Perhaps think of ways to increase the variety of vegetables and fruit in your diet rather than feeling you need to choose those that appear to be fashionable (these can sometimes be expensive too). Consider ways of increasing the variety you eat to maximise the range of nutrients that fruit and vegetables provide.

Green tea

Green tea can be a delicious refreshing drink but does it have special properties? It contains substances called polyphenols which in laboratory studies have been shown to interfere with the way cells multiply causing them to die.

The polyphenols act as antioxidants but whether they actually influence the risk of cancer remains to be seen.

Green tea can affect the absorption of nutrients such as iron and can interact with some medications, so it is always advisable to check with your pharmacist before taking large amounts of any alternative or complementary substances.

Dark Chocolate

Cocoa contains flavanols, a type of polyphenol and therefore similar to the substances described in other food items such as tea, coffee, fruit and vegetables. Reports on the potential health benefits of dark chocolate, which include heart health, the immune system and cancer, are generally focused on the effects of high amounts of flavanols.

Often these are given as capsules, drinks or occasionally as chocolate which is known to contain high amounts of flavanols.

There have been some interesting findings relating to heart health, but it usually not possible to know how much of these products are actually present in chocolate.

Dark chocolate has higher amounts of cocoa solids but the amount of flavanols is usually not provided on the label. Chocolate (even dark chocolate) is high in energy, fat and sugar, and therefore is one of those foods to be enjoyed in moderation.

Turmeric

Turmeric is a root that has been used as a spice for many years. It contains substances called curcuminoids.

In the laboratory, these substances reduce inflammation and have been demonstrated to increase the activity of substances that reduce DNA damage.
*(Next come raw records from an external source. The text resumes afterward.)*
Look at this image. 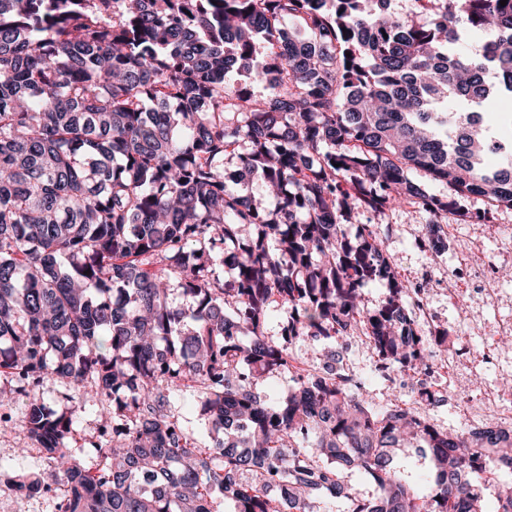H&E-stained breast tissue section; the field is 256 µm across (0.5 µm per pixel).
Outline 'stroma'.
I'll return each mask as SVG.
<instances>
[{
	"instance_id": "1",
	"label": "stroma",
	"mask_w": 512,
	"mask_h": 512,
	"mask_svg": "<svg viewBox=\"0 0 512 512\" xmlns=\"http://www.w3.org/2000/svg\"><path fill=\"white\" fill-rule=\"evenodd\" d=\"M491 212V218L481 224L466 220L459 221L455 235L459 241L473 242L480 246L486 256L498 255L503 247L499 227L512 225V209L499 208ZM429 213L410 205H396L382 214L357 212L346 225L348 236H355L363 225L388 226V245L401 259V273L404 278L426 285L429 318L421 322L420 334L425 348L441 353L442 347L435 340L436 330L442 329L449 336L458 338L460 345L478 349L482 339L493 335L497 325L512 315V302L500 306L481 308L480 317L471 329H464L461 323V307H472V300H465L463 306L448 301V276L457 264L455 253L432 252L421 246L420 236L425 224L431 223ZM352 375L363 384L373 405L381 408L394 403H418V393L427 388L437 391L439 400L426 406L428 421L439 431L451 428H465L466 422L454 410L456 400L470 390L468 380H460L450 388L436 377L413 373L406 368L394 367L381 370L375 355L369 353L364 342L358 338L337 342ZM170 410L188 430L198 447H209L212 442L211 426L201 416L194 398L189 391H178L170 396ZM76 443L89 448L95 445H109L112 442V417L91 407L76 423ZM46 461L43 454L32 446L21 422L0 430V482L13 479L19 473H44Z\"/></svg>"
}]
</instances>
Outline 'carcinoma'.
<instances>
[{"mask_svg":"<svg viewBox=\"0 0 512 512\" xmlns=\"http://www.w3.org/2000/svg\"><path fill=\"white\" fill-rule=\"evenodd\" d=\"M415 3L422 21L389 0H0V410L22 402L69 491L57 512H322L336 496L348 512H485L512 470L493 426L378 410L332 349L286 401L254 392L293 359L264 333L274 303L292 338L360 336L388 368L430 357L409 306L421 288L380 230L345 236L356 212L416 204L434 248L461 202L512 208V110L497 109L512 0ZM242 76L268 95L236 90ZM230 156L236 180L277 188L274 209L228 189ZM372 281L388 295L371 311ZM47 375L116 404L88 463L71 452L86 401L51 409ZM186 384L209 448L167 409L163 389ZM352 469L374 496L351 492ZM43 481L15 477L27 493Z\"/></svg>","mask_w":512,"mask_h":512,"instance_id":"1","label":"carcinoma"}]
</instances>
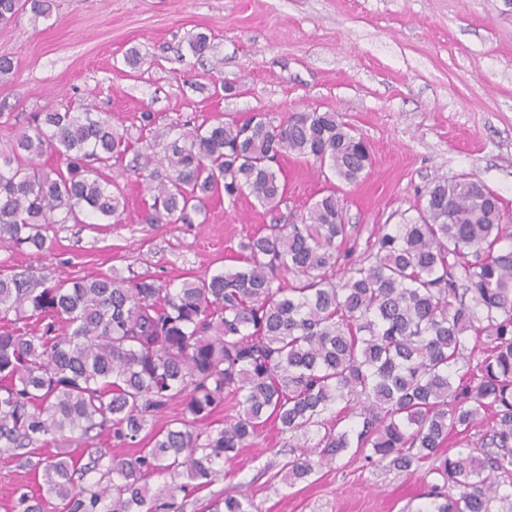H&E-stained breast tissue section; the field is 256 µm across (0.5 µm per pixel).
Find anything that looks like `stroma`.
I'll return each instance as SVG.
<instances>
[{
  "label": "stroma",
  "mask_w": 512,
  "mask_h": 512,
  "mask_svg": "<svg viewBox=\"0 0 512 512\" xmlns=\"http://www.w3.org/2000/svg\"><path fill=\"white\" fill-rule=\"evenodd\" d=\"M50 19L29 12L0 24V142L32 112H77L94 103L135 153L159 158L142 113L179 135L185 120L275 119L337 113L368 145L358 183L330 177L314 159L281 162L293 215L328 190L345 212L351 260L369 252L379 225L416 216L436 178L468 177L512 212V0H52ZM210 47L197 58L190 36ZM137 50L139 64L125 57ZM102 174L126 197L120 224H56L48 250L4 253L19 270L55 276L127 270L177 286L233 267L240 242L262 231L254 198H215L202 224H144L150 197L127 162ZM294 449L276 428L231 462L185 512H224L240 488L256 512H418L425 469L373 467L347 449L333 467L287 482Z\"/></svg>",
  "instance_id": "obj_1"
}]
</instances>
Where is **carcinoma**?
<instances>
[{
    "label": "carcinoma",
    "instance_id": "obj_1",
    "mask_svg": "<svg viewBox=\"0 0 512 512\" xmlns=\"http://www.w3.org/2000/svg\"><path fill=\"white\" fill-rule=\"evenodd\" d=\"M23 7L0 0V23ZM142 122L164 146L163 170L136 165L152 198L143 223L192 224L212 197L247 193L269 225L240 243L238 266L176 288L133 272L36 275L0 260V454L46 486L20 492L15 512H47V495L62 512H183L178 497L215 483L218 461L269 422L303 449L284 464L290 480L354 444L399 472L433 462L431 503L419 512H512V220L500 198L473 179H438L417 218L380 225L369 254L349 263L336 193L290 220L280 179L287 154L348 184L364 177L367 146L336 113L188 120L171 141L152 113ZM130 150L89 106L31 113L0 144V250L41 252L49 225L81 215L120 223L125 200L87 160L109 167ZM48 154L65 168L38 166ZM226 400L235 417L208 423ZM174 401L182 418L157 427ZM343 413L359 428L338 429ZM488 414L477 446L441 457L451 433ZM107 440L135 452L118 458ZM70 441L89 449L87 462L39 453ZM153 477L166 478L154 492ZM253 508L241 491L224 495V512Z\"/></svg>",
    "mask_w": 512,
    "mask_h": 512
}]
</instances>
Animal studies have shown that turmeric has protective effects against some types of cancer including those of the colon, stomach and skin.

Some studies in people at high risk of colon cancer have failed to demonstrate any effectiveness of curcumin when compared to a placebo. There are a number of studies underway to determine the safety of taking curcumin and whether it has any health benefits.
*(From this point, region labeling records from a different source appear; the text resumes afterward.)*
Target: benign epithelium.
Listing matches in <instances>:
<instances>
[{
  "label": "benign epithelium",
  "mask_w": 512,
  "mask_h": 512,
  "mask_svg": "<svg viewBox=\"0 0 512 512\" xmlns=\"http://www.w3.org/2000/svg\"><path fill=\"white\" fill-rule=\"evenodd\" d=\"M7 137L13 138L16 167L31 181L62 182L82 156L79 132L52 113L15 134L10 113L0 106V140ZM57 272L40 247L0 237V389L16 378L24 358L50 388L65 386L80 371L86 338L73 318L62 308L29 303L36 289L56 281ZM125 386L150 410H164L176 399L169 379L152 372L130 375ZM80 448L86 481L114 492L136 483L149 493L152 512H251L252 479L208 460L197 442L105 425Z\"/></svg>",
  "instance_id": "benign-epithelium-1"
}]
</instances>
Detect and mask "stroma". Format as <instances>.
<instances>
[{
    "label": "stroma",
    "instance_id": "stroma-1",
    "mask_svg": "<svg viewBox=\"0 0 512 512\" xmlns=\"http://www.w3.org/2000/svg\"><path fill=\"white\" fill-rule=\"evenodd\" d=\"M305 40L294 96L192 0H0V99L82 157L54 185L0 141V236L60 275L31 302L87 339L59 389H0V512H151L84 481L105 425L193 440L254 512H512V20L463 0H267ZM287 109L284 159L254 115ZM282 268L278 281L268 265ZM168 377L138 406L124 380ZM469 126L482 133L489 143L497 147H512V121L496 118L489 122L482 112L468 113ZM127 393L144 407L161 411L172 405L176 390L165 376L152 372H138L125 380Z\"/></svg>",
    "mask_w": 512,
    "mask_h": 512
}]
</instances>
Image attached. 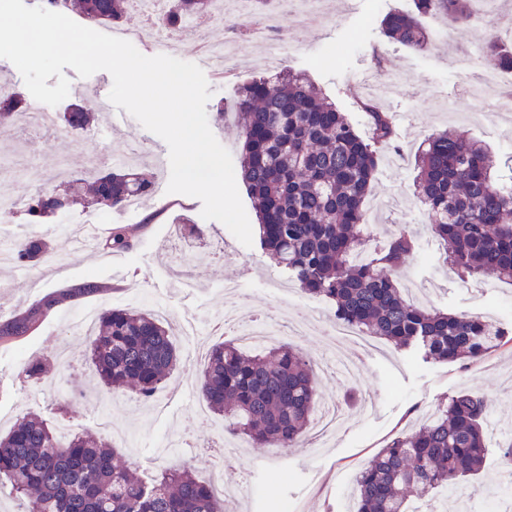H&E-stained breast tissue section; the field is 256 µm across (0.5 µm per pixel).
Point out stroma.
<instances>
[{
	"label": "stroma",
	"instance_id": "obj_1",
	"mask_svg": "<svg viewBox=\"0 0 512 512\" xmlns=\"http://www.w3.org/2000/svg\"><path fill=\"white\" fill-rule=\"evenodd\" d=\"M325 7L328 15L322 21H287L292 51L281 66H272L266 51L254 47L240 56L233 69L208 77V84L224 86L223 94H212L206 108L210 126L223 128V145L236 160L240 157V124L233 107L236 85L269 76L279 68L306 74L360 127L364 124L358 108L363 96L361 78L371 70L393 78L392 95L381 107L395 117V149L376 172L368 197L400 195L408 203L405 210L380 217L382 234L403 229L418 241V250L397 274V283L411 302L492 320L508 335V343L480 363L463 365L438 363L426 359L423 352L409 353L376 339L377 351L364 363L359 380L332 372L320 379L321 399L334 400L349 416L334 443L314 450L257 448L242 436L240 458L217 467L214 458L204 456L202 446L211 442L218 418L200 417L194 407L200 402L196 379L205 362L204 349L221 342V335L203 336V351L193 360H180L165 387L150 400L130 392L90 395L86 383L93 376L91 336L72 328L79 312L87 307L99 312L111 307L158 312L170 323L177 341L184 320L211 317L223 308L224 283L236 278L242 285L244 322L272 310L288 325L312 321L313 331L292 344L314 361L323 351L334 308L305 294L259 244L243 246L225 225L204 219L200 200L164 193L170 171L158 167L150 155L142 165L154 171L156 188L143 203L93 215L76 208L42 225V234L55 250L34 271L36 290H27L19 265L0 267V324L86 279L104 286L100 293L51 309L29 335L0 345V426L9 427L32 410L53 422L57 408L62 407L80 429L117 445L123 461L143 479H150L161 467L185 465L204 482L217 473L225 488L250 485L251 495L228 498L231 512H271L283 502L297 512H350L356 478L372 457L396 434L427 420L430 411L449 396L462 390L477 392L488 405L489 418L505 427L512 425V284L492 275L465 282L446 267L431 236L428 214L412 187L417 149L439 130L452 129L481 141L497 164L512 156V120L476 118V111H491V102L460 91L474 73L494 69L497 62L476 52L474 29L456 31L449 43L435 41L436 30L447 25L440 16L424 20L432 36L427 50L415 51L387 37L385 16L410 10L411 0H325ZM219 100L224 103L220 113L214 108ZM137 133L134 127L110 129L104 115L93 132H65L47 144L42 136L2 123L0 162L24 160L49 168L60 158L68 170L83 172L94 157L120 154L127 138ZM91 216L105 228L128 227L132 249L121 254L95 248L66 250L61 240L64 231ZM193 223L198 226L194 232L189 229ZM175 264L187 265L194 287L175 285L170 273ZM64 355L69 358L65 365L60 362ZM31 359L50 364L51 372L41 378L26 376L23 365ZM467 495L476 512H498L502 502L512 499V480L491 456L474 484L440 491L421 508L423 512H458V500Z\"/></svg>",
	"mask_w": 512,
	"mask_h": 512
}]
</instances>
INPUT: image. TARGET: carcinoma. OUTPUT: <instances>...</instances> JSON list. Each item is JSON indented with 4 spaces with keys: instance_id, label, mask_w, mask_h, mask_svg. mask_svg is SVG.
Segmentation results:
<instances>
[{
    "instance_id": "1",
    "label": "carcinoma",
    "mask_w": 512,
    "mask_h": 512,
    "mask_svg": "<svg viewBox=\"0 0 512 512\" xmlns=\"http://www.w3.org/2000/svg\"><path fill=\"white\" fill-rule=\"evenodd\" d=\"M67 9L100 25L122 21L130 0H65ZM407 13L385 20L388 37L423 51L429 37L420 22L428 14L467 26L474 0H412ZM209 7V0H167L164 22L173 29ZM486 50L512 69V47L492 41ZM243 115L240 177L261 221L260 244L308 295L335 305V316L444 363H474L500 346L495 323L478 315L448 313L407 300L393 273L415 250L407 232L392 234L383 250L356 260L364 248V202L380 162L395 141L391 115L363 102L371 136L313 83L298 75L256 79L236 89ZM26 111L23 96H0V122ZM99 108L77 105L65 121L88 132ZM416 189L444 262L460 278L493 272L512 282V177L502 179L480 143L445 129L418 155ZM154 187L153 174L126 165L88 178L71 174L62 190L41 191L19 215L42 224L81 204L122 209ZM131 231L110 228L101 249L123 253ZM51 243L33 235L15 244L14 262L37 267ZM100 290L88 281L38 303L0 325V341L26 335L47 311ZM90 359L100 383L112 393L132 388L151 399L178 362L169 327L158 316L129 308L104 311L90 340ZM316 369L298 349L283 344L270 354L235 343L214 345L197 381L224 427L260 447L298 442L319 406ZM487 405L462 391L439 406L417 430L400 432L379 451L357 480L354 512H410L413 498L427 497L477 474L492 451L485 432ZM26 512H226L224 496L189 470L169 468L147 484L119 460L116 446L84 431L66 435L39 414L19 417L0 433V488Z\"/></svg>"
}]
</instances>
Studies on curcumin generally use concentrated supplements rather than the quantities of turmeric that would be consumed in a normal diet. The amounts that are used are often approximately 10 – 20 times the amount that would be consumed in the average Indian diet.

Turmeric is a great spice to add flavour and colour to your food, but at the moment the jury is out on what effect it may have on health and whether it is possible to eat the amounts that are being tested in research.

Conclusion

How do you know if any article is reliable?

  • Look at where it is written – is it from a reliable source or is it just someone’s opinion on social media?
  • Does the article say whether research has been done in the laboratory? Has it been tested on humans or animals?
  • If what you hear about a food sounds too good to be true... it usually is.

This does not mean there isn’t any value in including these foods in your diet, but take the hype with a pinch of salt.